During his tenure, he oversaw:

- Two World Series titles (2004, 2007), breaking the Red Sox’s 86-year championship drought.
- The longest sellout streak in MLB history, significantly increasing ticket and sponsorship revenue.
- A $78 million, 30-year partnership with Lee County, Florida, to build JetBlue Park, securing the Red Sox’s spring training home.
- Expansion of the Red Sox brand globally, including international partnerships and digital media rights.

As president of Fenway Sports Group (FSG), Dee played a key role in diversifying the Red Sox’s business interests beyond baseball. He led the acquisition of a 50% stake in Roush Fenway Racing, helping Matt Kenseth win the Daytona 500 in 2009. Dee also spearheaded a landmark 10-year radio partnership with Entercom Communications, laying the foundation for his later media ventures.

===Miami Dolphins & Hard Rock Stadium (2009–2013)===
In 2009, Dee was appointed CEO of the Miami Dolphins and Sun Life Stadium (now Hard Rock Stadium) by owner Stephen M. Ross. His leadership redefined the Dolphins' business operations, including:

- A lucrative stadium naming-rights deal with Sun Life Financial, making the venue a hub for major events like Super Bowl XLIV, the BCS National Championship, and WrestleMania XXVIII.
- A proposed stadium renovation plan, backed by the Florida Senate, though ultimately blocked in the House.
- Strengthening the team’s community engagement and alumni relations, including creating the Dolphins Cancer Challenge, now the NFL's largest philanthropic event.

===San Diego Padres (2013–2016)===
Dee returned to the San Diego Padres as CEO and president in 2013, tasked with revitalizing the organization. Under his leadership, the team saw significant revenue growth, thanks to:

- A multi-year, $50M+ renovation of Petco Park, which earned recognition as MLB’s top ballpark.
- Winning the bid to host the 2016 MLB All-Star Game,
- Overhauling baseball operations by hiring A.J. Preller as GM, leading to a major rebuilding effort, securing future stars like Fernando Tatis, Jr.
- A record $90M investment in international player acquisitions.

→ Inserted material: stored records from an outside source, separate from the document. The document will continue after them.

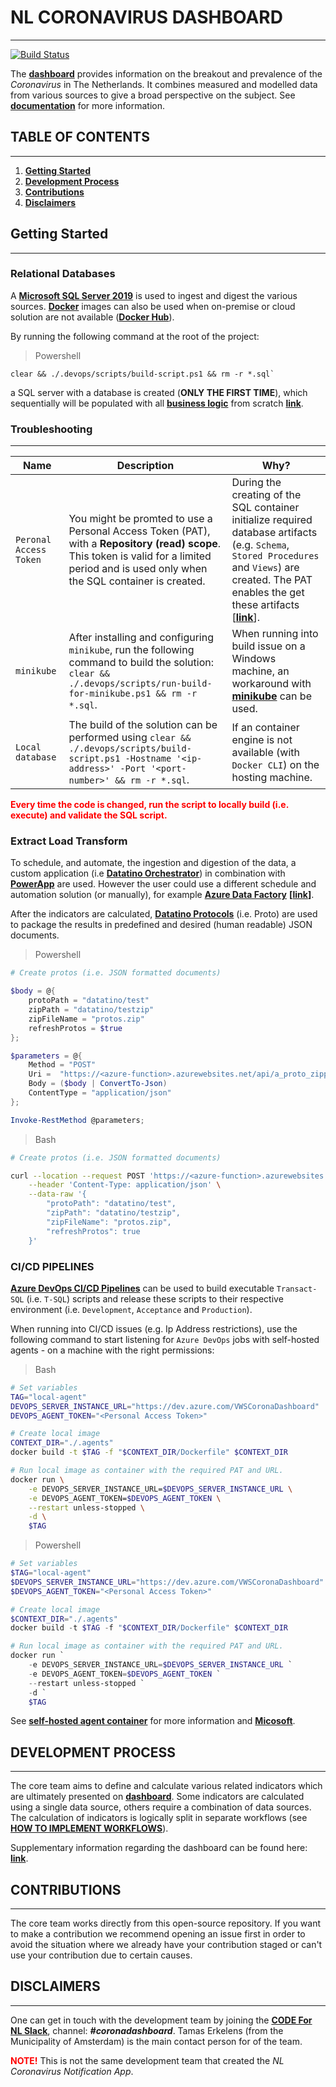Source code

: # **NL CORONAVIRUS DASHBOARD**

---

[![Build Status](https://dev.azure.com/VWSCoronaDashboard/Corona%20Dashboard/_apis/build/status/business-logic/nl-cdb-be-business-logic%20-%20CI?repoName=nl-cdb-be-business-logic)](https://dev.azure.com/VWSCoronaDashboard/Corona%20Dashboard/_build/latest?definitionId=9&repoName=nl-cdb-be-business-logic&branchName=topic%2FCOR-912_Couple-Variant-on-Variantcode)


The **[dashboard](https://coronadashboard.rijksoverheid.nl)** provides information on the breakout and prevalence of the *Coronavirus* in The Netherlands. It combines measured and modelled data from various sources to give a broad perspective on the subject. See **[documentation](docs/)** for more information.

## **TABLE OF CONTENTS**

---

1. **[Getting Started](#getting-started)**
2. **[Development Process](#development-process)**
3. **[Contributions](#contributions)**
4. **[Disclaimers](#disclaimers)**

## **Getting Started**

---

### **Relational Databases**

A **[Microsoft SQL Server 2019](https://www.microsoft.com/en-us/evalcenter/evaluate-sql-server-2019)** is used to ingest and digest the various sources. **[Docker](https://docs.docker.com/engine/install/)** images can also be used when on-premise or cloud solution are not available (**[Docker Hub](https://hub.docker.com/_/microsoft-mssql-server)**). 

By running the following command at the root of the project:

> Powershell

```pwsh
clear && ./.devops/scripts/build-script.ps1 && rm -r *.sql`
```

a SQL server with a database is created (**ONLY THE FIRST TIME**), which sequentially will be populated with all **[business logic](./src/)** from scratch **[link](./.devops/scripts/build-script.ps1)**.

### **Troubleshooting**

---

|Name|Description|Why?|
|--|--|--|
|`Peronal Access Token`|You might be promted to use a Personal Access Token (PAT), with a **Repository (read) scope**. This token is valid for a limited period and is used only when the SQL container is created.|During the creating of the SQL container initialize required database artifacts (e.g. `Schema`, `Stored Procedures` and `Views`) are created. The PAT enables the get these artifacts [**[link](https://dev.azure.com/VWSCoronaDashboard/Corona%20Dashboard/_git/nl-cdb-be-apis)**].|
|`minikube`|After installing and configuring `minikube`, run the following command to build the solution: `clear && ./.devops/scripts/run-build-for-minikube.ps1 && rm -r *.sql`.|When running into build issue on a Windows machine, an workaround with **[minikube](https://minikube.sigs.k8s.io/docs/start/)** can be used. |
|`Local database` |The build of the solution can be performed using `clear && ./.devops/scripts/build-script.ps1 -Hostname '<ip-address>' -Port '<port-number>' && rm -r *.sql`.|If an container engine is not available (with `Docker CLI`) on the hosting machine.|

<font color="red">**Every time the code is changed, run the script to locally build (i.e. execute) and validate the SQL script.**</font>

### **Extract Load Transform**

To schedule, and automate, the ingestion and digestion of the data, a custom application (i.e **[Datatino Orchestrator](https://dev.azure.com/VWSCoronaDashboard/Corona%20Dashboard/_git/nl-cdb-be-apis)**) in combination with **[PowerApp](https://powerapps.microsoft.com/en-us/)** are used. However the user could use a different schedule and automation solution (or manually), for example **[Azure Data Factory](https://docs.microsoft.com/en-us/azure/data-factory/introduction)** **[[link](https://dev.azure.com/VWSCoronaDashboard/Corona%20Dashboard/_git/nl-cdb-be-factory)]**.



After the indicators are calculated, **[Datatino Protocols](https://dev.azure.com/VWSCoronaDashboard/Corona%20Dashboard/_git/nl-cdb-be-apis)** (i.e. Proto) are used to package the results in predefined and desired (human readable) JSON documents.

> Powershell

```powershell
# Create protos (i.e. JSON formatted documents) 

$body = @{
    protoPath = "datatino/test"
    zipPath = "datatino/testzip"
    zipFileName = "protos.zip"
    refreshProtos = $true
};

$parameters = @{
    Method = "POST"
    Uri =  "https://<azure-function>.azurewebsites.net/api/a_proto_zipprotos"
    Body = ($body | ConvertTo-Json) 
    ContentType = "application/json"
};

Invoke-RestMethod @parameters;
```

> Bash

```bash
# Create protos (i.e. JSON formatted documents) 

curl --location --request POST 'https://<azure-function>.azurewebsites.net/api/a_proto_zipprotos' \
    --header 'Content-Type: application/json' \
    --data-raw '{
        "protoPath": "datatino/test",
        "zipPath": "datatino/testzip",
        "zipFileName": "protos.zip",
        "refreshProtos": true
    }'
```
### **CI/CD PIPELINES**

**[Azure DevOps CI/CD Pipelines](./.devops)** can be used to build executable `Transact-SQL` (i.e. `T-SQL`) scripts and release these scripts to their respective environment (i.e. `Development`, `Acceptance` and `Production`).

When running into CI/CD issues (e.g. Ip Address restrictions), use the following command to start listening for `Azure DevOps` jobs with self-hosted agents - on a machine with the right permissions:

> Bash

```bash
# Set variables
TAG="local-agent"
DEVOPS_SERVER_INSTANCE_URL="https://dev.azure.com/VWSCoronaDashboard"
DEVOPS_AGENT_TOKEN="<Personal Access Token>"

# Create local image
CONTEXT_DIR="./.agents"
docker build -t $TAG -f "$CONTEXT_DIR/Dockerfile" $CONTEXT_DIR

# Run local image as container with the required PAT and URL.
docker run \
    -e DEVOPS_SERVER_INSTANCE_URL=$DEVOPS_SERVER_INSTANCE_URL \
    -e DEVOPS_AGENT_TOKEN=$DEVOPS_AGENT_TOKEN \
    --restart unless-stopped \
    -d \
    $TAG
```

> Powershell

```powershell
# Set variables
$TAG="local-agent"
$DEVOPS_SERVER_INSTANCE_URL="https://dev.azure.com/VWSCoronaDashboard"
$DEVOPS_AGENT_TOKEN="<Personal Access Token>"

# Create local image
$CONTEXT_DIR="./.agents"
docker build -t $TAG -f "$CONTEXT_DIR/Dockerfile" $CONTEXT_DIR

# Run local image as container with the required PAT and URL.
docker run `
    -e DEVOPS_SERVER_INSTANCE_URL=$DEVOPS_SERVER_INSTANCE_URL `
    -e DEVOPS_AGENT_TOKEN=$DEVOPS_AGENT_TOKEN `
    --restart unless-stopped `
    -d `
    $TAG
```

See **[self-hosted agent container](./.agents)** for more information and **[Micosoft](https://docs.microsoft.com/en-us/azure/devops/pipelines/agents/docker?view=azure-devops)**.


## **DEVELOPMENT PROCESS**

---

The core team aims to define and calculate various related indicators which are ultimately presented on **[dashboard](https://coronadashboard.rijksoverheid.nl)**. Some indicators are calculated using a single data source, others require a combination of data sources. The calculation of indicators is logically split in separate workflows (see **[HOW TO IMPLEMENT WORKFLOWS](./src/)**).

Supplementary information regarding the dashboard can be 
found here: **[link](https://coronadashboard.rijksoverheid.nl/verantwoording)**.

## **CONTRIBUTIONS**

---

The core team works directly from this open-source repository. If you want to make a contribution we recommend opening an issue first in order to avoid the situation where we already have your contribution staged or can't use your contribution due to certain causes.

## **DISCLAIMERS**

---

One can get in touch with the development team by joining the **[CODE For NL Slack](https://doemee.codefor.nl)**, channel: ***#coronadashboard***. Tamas Erkelens (from the Municipality of Amsterdam) is the main contact person for of the team. 

<a style="color:red">**NOTE!**</a> This is not the same development team that created the *NL Coronavirus Notification App*.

Dee departed the Padres in 2016 as the franchise's long-term rebuild gained momentum, laying the foundation for the team’s resurgence in the 2020s.

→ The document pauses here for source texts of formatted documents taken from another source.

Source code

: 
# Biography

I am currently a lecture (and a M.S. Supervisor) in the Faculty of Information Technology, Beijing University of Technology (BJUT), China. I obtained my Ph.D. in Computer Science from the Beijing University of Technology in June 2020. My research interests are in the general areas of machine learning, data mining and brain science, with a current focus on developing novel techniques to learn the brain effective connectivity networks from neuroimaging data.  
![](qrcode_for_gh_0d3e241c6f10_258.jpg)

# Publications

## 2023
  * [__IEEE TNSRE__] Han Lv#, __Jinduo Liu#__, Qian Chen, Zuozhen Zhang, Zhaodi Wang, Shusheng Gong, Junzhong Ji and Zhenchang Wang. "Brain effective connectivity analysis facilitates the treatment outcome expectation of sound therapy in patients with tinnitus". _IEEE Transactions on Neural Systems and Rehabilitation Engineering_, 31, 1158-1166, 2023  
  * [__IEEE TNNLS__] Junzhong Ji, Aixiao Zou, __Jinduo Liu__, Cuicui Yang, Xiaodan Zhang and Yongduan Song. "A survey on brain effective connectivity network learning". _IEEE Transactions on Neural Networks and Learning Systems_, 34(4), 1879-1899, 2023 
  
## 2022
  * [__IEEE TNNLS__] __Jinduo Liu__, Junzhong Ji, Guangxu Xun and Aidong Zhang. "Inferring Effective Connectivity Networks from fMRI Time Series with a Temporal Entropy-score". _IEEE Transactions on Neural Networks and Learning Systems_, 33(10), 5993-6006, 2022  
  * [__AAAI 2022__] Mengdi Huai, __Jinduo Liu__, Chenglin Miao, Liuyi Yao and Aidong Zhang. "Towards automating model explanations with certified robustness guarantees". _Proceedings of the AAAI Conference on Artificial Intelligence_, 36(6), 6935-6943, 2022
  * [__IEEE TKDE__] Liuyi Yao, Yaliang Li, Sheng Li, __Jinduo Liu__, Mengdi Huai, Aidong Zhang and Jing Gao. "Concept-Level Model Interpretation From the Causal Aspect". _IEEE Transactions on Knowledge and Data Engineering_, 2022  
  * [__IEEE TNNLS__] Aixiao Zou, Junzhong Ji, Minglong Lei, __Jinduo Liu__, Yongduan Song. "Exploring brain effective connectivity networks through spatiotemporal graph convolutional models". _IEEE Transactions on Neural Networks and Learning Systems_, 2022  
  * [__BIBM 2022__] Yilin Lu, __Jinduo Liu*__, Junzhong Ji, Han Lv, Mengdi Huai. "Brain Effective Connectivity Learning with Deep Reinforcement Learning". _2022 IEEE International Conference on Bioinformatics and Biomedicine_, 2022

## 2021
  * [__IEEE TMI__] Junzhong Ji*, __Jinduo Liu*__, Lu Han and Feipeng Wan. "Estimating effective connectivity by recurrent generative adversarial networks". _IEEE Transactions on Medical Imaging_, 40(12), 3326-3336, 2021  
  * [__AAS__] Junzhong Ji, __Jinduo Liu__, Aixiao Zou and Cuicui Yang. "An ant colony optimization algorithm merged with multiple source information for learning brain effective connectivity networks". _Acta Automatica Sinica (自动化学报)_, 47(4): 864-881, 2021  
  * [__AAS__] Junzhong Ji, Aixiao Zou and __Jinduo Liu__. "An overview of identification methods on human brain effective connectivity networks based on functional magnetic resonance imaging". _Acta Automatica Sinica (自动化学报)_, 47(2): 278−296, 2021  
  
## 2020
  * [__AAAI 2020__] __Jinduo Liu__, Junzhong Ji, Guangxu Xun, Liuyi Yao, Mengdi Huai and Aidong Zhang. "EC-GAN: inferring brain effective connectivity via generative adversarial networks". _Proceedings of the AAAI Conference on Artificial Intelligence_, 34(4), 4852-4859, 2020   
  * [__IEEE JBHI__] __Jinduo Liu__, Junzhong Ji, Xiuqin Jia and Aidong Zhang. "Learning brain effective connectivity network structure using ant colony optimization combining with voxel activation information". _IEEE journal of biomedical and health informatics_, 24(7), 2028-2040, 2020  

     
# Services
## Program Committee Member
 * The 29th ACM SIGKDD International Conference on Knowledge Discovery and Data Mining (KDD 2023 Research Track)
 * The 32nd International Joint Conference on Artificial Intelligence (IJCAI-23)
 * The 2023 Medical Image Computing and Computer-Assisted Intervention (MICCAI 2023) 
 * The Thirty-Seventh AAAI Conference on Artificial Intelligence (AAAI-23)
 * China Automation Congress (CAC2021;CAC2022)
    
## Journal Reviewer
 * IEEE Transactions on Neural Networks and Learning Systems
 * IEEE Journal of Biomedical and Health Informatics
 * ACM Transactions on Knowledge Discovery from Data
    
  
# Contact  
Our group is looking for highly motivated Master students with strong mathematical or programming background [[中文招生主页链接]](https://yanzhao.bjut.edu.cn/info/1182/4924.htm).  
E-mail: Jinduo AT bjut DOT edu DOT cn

===Audacy, Inc. (2017–2023)===
In 2017, Dee transitioned into media, joining Audacy (formerly Entercom Communications) as president of Sports. Overseeing 40+ professional and collegiate play-by-play partnerships, he played a key role in scaling Audacy’s sports media business. His leadership included:

- Launching RADIO.COM Sports, an integrated digital audio platform.
- Expanding sports betting partnerships, securing record-setting 9 figure, long term ad deals with FanDuel and BetMGM. As part of this movement, he created the show You Better You Bet, hiring an unknown talent at the time, Nick Kostos to lead the show. YBYB has now become one of the biggest sports betting franchises in sports audio with Kostos now widely regarded as the top sports betting personality in audio.
- Leading the acquisition of QL Gaming Group, enhancing Audacy’s data-driven sports betting capabilities.

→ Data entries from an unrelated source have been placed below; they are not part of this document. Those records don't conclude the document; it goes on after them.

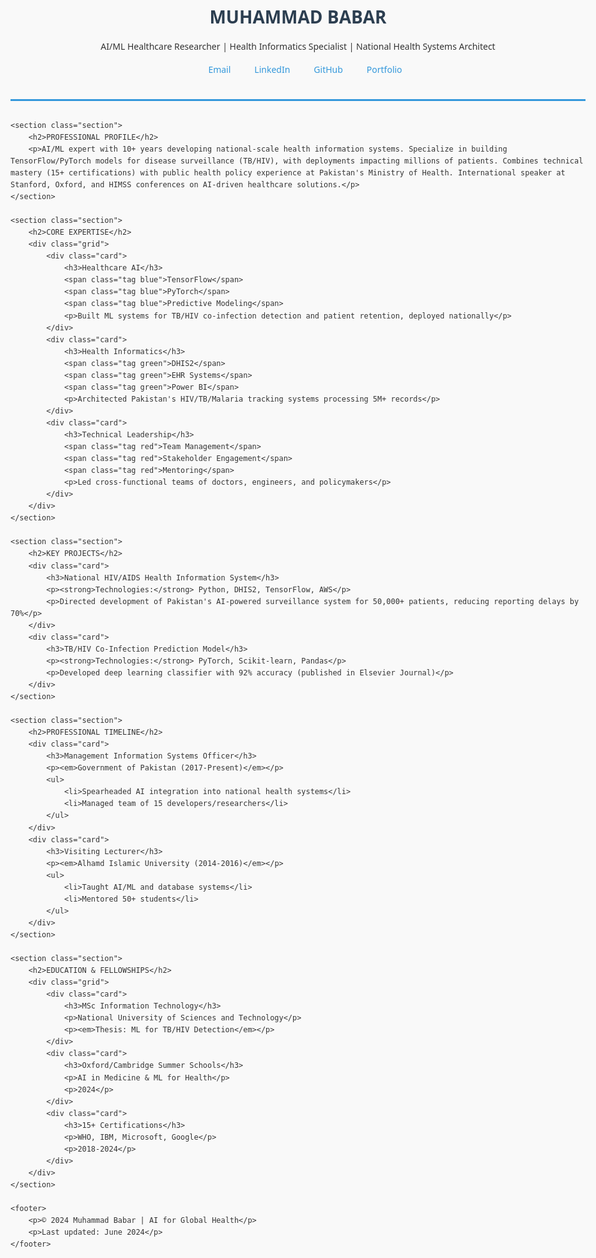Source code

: 
<html lang="en">
<head>
    <meta charset="UTF-8">
    <meta name="viewport" content="width=device-width, initial-scale=1.0">
    <title>Muhammad Babar | AI/ML Healthcare Researcher</title>
    <style>
        :root {
            --primary: #3498db;
            --secondary: #2c3e50;
            --accent: #e74c3c;
        }
        body {
            font-family: 'Segoe UI', Tahoma, Geneva, Verdana, sans-serif;
            line-height: 1.6;
            color: #333;
            max-width: 1000px;
            margin: 0 auto;
            padding: 20px;
            background-color: #f9f9f9;
        }
        header {
            text-align: center;
            margin-bottom: 30px;
            padding-bottom: 20px;
            border-bottom: 3px solid var(--primary);
        }
        h1 {
            color: var(--secondary);
            margin-bottom: 5px;
        }
        h2 {
            color: var(--primary);
            border-left: 4px solid var(--accent);
            padding-left: 10px;
            margin-top: 25px;
        }
        h3 {
            color: var(--secondary);
        }
        a {
            color: var(--primary);
            text-decoration: none;
            transition: 0.3s;
        }
        a:hover {
            color: var(--accent);
        }
        .contact-bar {
            display: flex;
            justify-content: center;
            flex-wrap: wrap;
            gap: 15px;
            margin: 15px 0;
        }
        .contact-item {
            display: flex;
            align-items: center;
        }
        .icon {
            margin-right: 5px;
            width: 18px;
        }
        .section {
            background: white;
            padding: 20px;
            margin-bottom: 25px;
            border-radius: 5px;
            box-shadow: 0 2px 5px rgba(0,0,0,0.1);
        }
        .grid {
            display: grid;
            grid-template-columns: repeat(auto-fit, minmax(300px, 1fr));
            gap: 20px;
        }
        .card {
            background: #f5f7fa;
            padding: 15px;
            border-radius: 5px;
            border-left: 3px solid var(--primary);
        }
        .tag {
            display: inline-block;
            background: #e0e0e0;
            padding: 3px 8px;
            border-radius: 3px;
            font-size: 0.8em;
            margin: 3px;
        }
        .tag.blue { background: #d4e6f1; color: #2980b9; }
        .tag.red { background: #fadbd8; color: #c0392b; }
        .tag.green { background: #d5f5e3; color: #27ae60; }
        footer {
            text-align: center;
            margin-top: 40px;
            padding: 20px;
            color: #7f8c8d;
            font-size: 0.9em;
        }
        @media (max-width: 768px) {
            .grid {
                grid-template-columns: 1fr;
            }
        }
    </style>
    <link rel="stylesheet" href="https://cdnjs.cloudflare.com/ajax/libs/font-awesome/6.0.0-beta3/css/all.min.css">
</head>
<body>
    <header>
        <h1>MUHAMMAD BABAR</h1>
        <p>AI/ML Healthcare Researcher | Health Informatics Specialist | National Health Systems Architect</p>
        <div class="contact-bar">
            <div class="contact-item">
                <i class="fas fa-envelope icon"></i>
                <a href="mailto:mbabar.msit22seecs@seecs.edu.pk">Email</a>
            </div>
            <div class="contact-item">
                <i class="fab fa-linkedin icon"></i>
                <a href=" https://www.linkedin.com/in/muhammad-babar-98752795/">LinkedIn</a>
            </div>
            <div class="contact-item">
                <i class="fab fa-github icon"></i>
                <a href="https://github.com/mbabar1100">GitHub</a>
            </div>
            <div class="contact-item">
                <i class="fas fa-globe icon"></i>
                <a href="https://mbabar1100.github.io">Portfolio</a>
            </div>
        </div>
    </header>

    <section class="section">
        <h2>PROFESSIONAL PROFILE</h2>
        <p>AI/ML expert with 10+ years developing national-scale health information systems. Specialize in building TensorFlow/PyTorch models for disease surveillance (TB/HIV), with deployments impacting millions of patients. Combines technical mastery (15+ certifications) with public health policy experience at Pakistan's Ministry of Health. International speaker at Stanford, Oxford, and HIMSS conferences on AI-driven healthcare solutions.</p>
    </section>

    <section class="section">
        <h2>CORE EXPERTISE</h2>
        <div class="grid">
            <div class="card">
                <h3>Healthcare AI</h3>
                <span class="tag blue">TensorFlow</span>
                <span class="tag blue">PyTorch</span>
                <span class="tag blue">Predictive Modeling</span>
                <p>Built ML systems for TB/HIV co-infection detection and patient retention, deployed nationally</p>
            </div>
            <div class="card">
                <h3>Health Informatics</h3>
                <span class="tag green">DHIS2</span>
                <span class="tag green">EHR Systems</span>
                <span class="tag green">Power BI</span>
                <p>Architected Pakistan's HIV/TB/Malaria tracking systems processing 5M+ records</p>
            </div>
            <div class="card">
                <h3>Technical Leadership</h3>
                <span class="tag red">Team Management</span>
                <span class="tag red">Stakeholder Engagement</span>
                <span class="tag red">Mentoring</span>
                <p>Led cross-functional teams of doctors, engineers, and policymakers</p>
            </div>
        </div>
    </section>

    <section class="section">
        <h2>KEY PROJECTS</h2>
        <div class="card">
            <h3>National HIV/AIDS Health Information System</h3>
            <p><strong>Technologies:</strong> Python, DHIS2, TensorFlow, AWS</p>
            <p>Directed development of Pakistan's AI-powered surveillance system for 50,000+ patients, reducing reporting delays by 70%</p>
        </div>
        <div class="card">
            <h3>TB/HIV Co-Infection Prediction Model</h3>
            <p><strong>Technologies:</strong> PyTorch, Scikit-learn, Pandas</p>
            <p>Developed deep learning classifier with 92% accuracy (published in Elsevier Journal)</p>
        </div>
    </section>

    <section class="section">
        <h2>PROFESSIONAL TIMELINE</h2>
        <div class="card">
            <h3>Management Information Systems Officer</h3>
            <p><em>Government of Pakistan (2017-Present)</em></p>
            <ul>
                <li>Spearheaded AI integration into national health systems</li>
                <li>Managed team of 15 developers/researchers</li>
            </ul>
        </div>
        <div class="card">
            <h3>Visiting Lecturer</h3>
            <p><em>Alhamd Islamic University (2014-2016)</em></p>
            <ul>
                <li>Taught AI/ML and database systems</li>
                <li>Mentored 50+ students</li>
            </ul>
        </div>
    </section>

    <section class="section">
        <h2>EDUCATION & FELLOWSHIPS</h2>
        <div class="grid">
            <div class="card">
                <h3>MSc Information Technology</h3>
                <p>National University of Sciences and Technology</p>
                <p><em>Thesis: ML for TB/HIV Detection</em></p>
            </div>
            <div class="card">
                <h3>Oxford/Cambridge Summer Schools</h3>
                <p>AI in Medicine & ML for Health</p>
                <p>2024</p>
            </div>
            <div class="card">
                <h3>15+ Certifications</h3>
                <p>WHO, IBM, Microsoft, Google</p>
                <p>2018-2024</p>
            </div>
        </div>
    </section>

    <footer>
        <p>© 2024 Muhammad Babar | AI for Global Health</p>
        <p>Last updated: June 2024</p>
    </footer>
</body>
</html>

===Pickleball 4 America (2023–2024)===
After leaving Audacy, Dee co-founded Pickleball 4 America, as CEO and leading the acquisition of the U.S. Open Pickleball Championships. Under his leadership:

- Pickleball 4 America merged with Spirit Promotions, solidifying its position in the sport.
- He secured a long term agreement with Collier County, FL creating the USOP National Pickleball Center, the largest and busiest pickleball facility in the world.
- The US Open Pickleball Championships expanded, reinforcing its status as one of the sport’s premier global events.

===Deutsch Family Wine & Spirits (2024–present)===
In January 2025, Dee was named president of Deutsch Family Wine & Spirits, overseeing the company's continued expansion, including Josh Cellars, Yellowtail, The Calling, Redemption Whiskey, Gray Whale Gin and Cantera Negra Tequila.

==Personal==
Dee has been a supporter of cancer research, and chairman of the Pan-Mass Challenge, which has raised over $1 billion.